Study text:
>>>

I'm not sure on the yellow leaves: mine didn't drop a bunch of leaves last fall, but this fall it has, and a lot of the plants at work (though not all) are dropping a bunch of leaves now too, or just finished dropping a bunch of leaves.

By best guess so far has been to assume that the plants are going semi-dormant, and that they're telling me to slow down on the watering for a while. This has at least seemed to help, whether it's the actual reason or not.

Anonymous said...

This Ficus binnendijki tree grows into a towering tree here in the Philippines! In fact I think it is one of the figs which produce the most aerial roots which like to stick on the trunk. The network of roots love to stick on the trunk giving the tree an enchanting appearance. The roots look like ropes braided on the trunk. We have one species growing in our park. The whole tree slanted a little after a powerful typhoon but still continues to grow, the slanting trunk grew more aerial roots which are now taking root on the soil. Ficus binnendijki is the narrowest leaved fig as far as i know and the species which grows here has reddish new leaves.

Anonymous said...

I've actually been very successful with rooting cuttings just in water. I take the tips of pliable branches and put them in water and just walk away for a few weeks to a month. I do this every spring and have had 75-80% success each time.

I did have some failures early on, where cuttings would start to develop roots but then suddenly shrivel or turn black. They didn't seem to appreciate any movement or disturbance until the cutting developed multiple root sprouts and 1cm or so of length.

<<<

Source information:
>>>

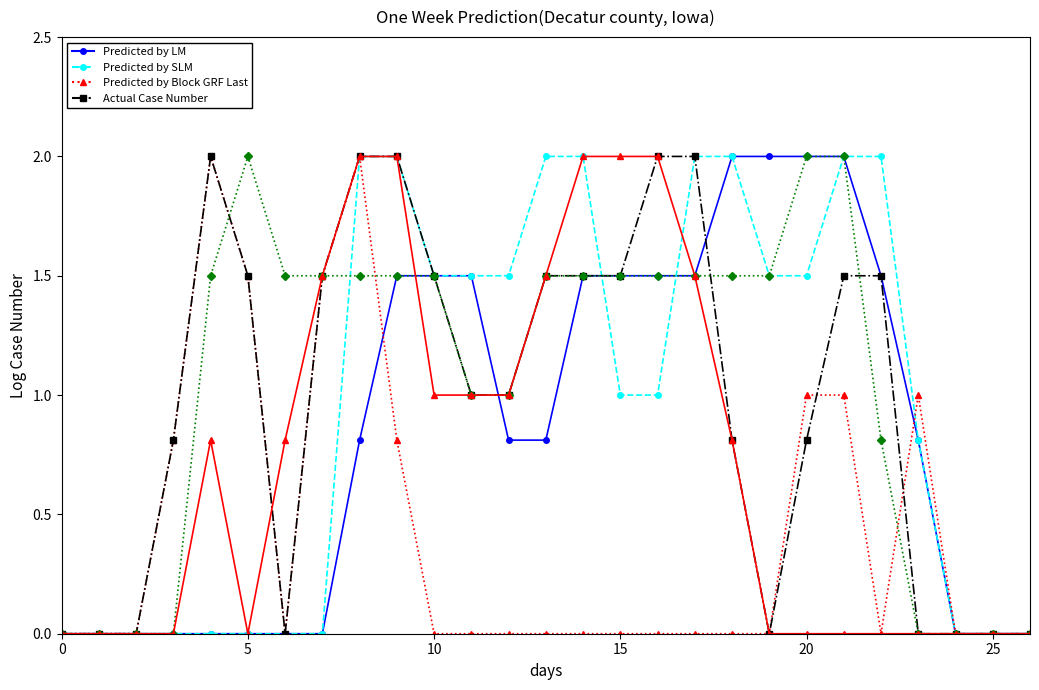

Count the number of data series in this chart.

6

<<<
>>>

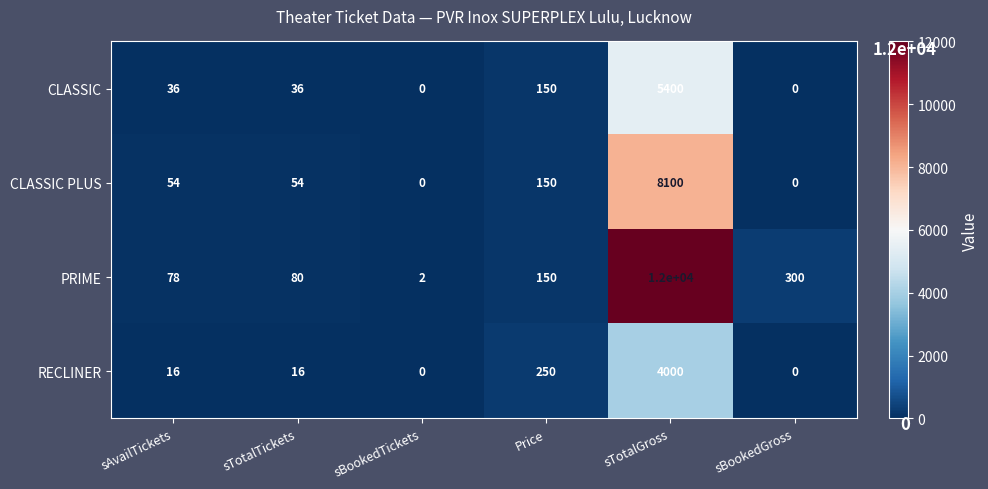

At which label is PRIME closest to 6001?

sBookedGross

<<<

Study questions:
[1] In the comments about fig trees, list every characteristic the comment from the Philippines attributes to Ficus binnendijki.
[2] Return the passage from the comments about fig trees from "By best guess" up to and including "reason or not.".
The material comes from a different source than the text.

Replies:
[1]
- It grows into a towering tree in the Philippines.
- It is, in the commenter's view, one of the figs that produce the most aerial roots, which like to stick on the trunk.
- Its network of roots on the trunk gives the tree an enchanting appearance, with the roots looking like ropes braided on the trunk.
- It is the narrowest-leaved fig as far as the commenter knows.
- The species growing there has reddish new leaves.

[2]
By best guess so far has been to assume that the plants are going semi-dormant, and that they're telling me to slow down on the watering for a while. This has at least seemed to help, whether it's the actual reason or not.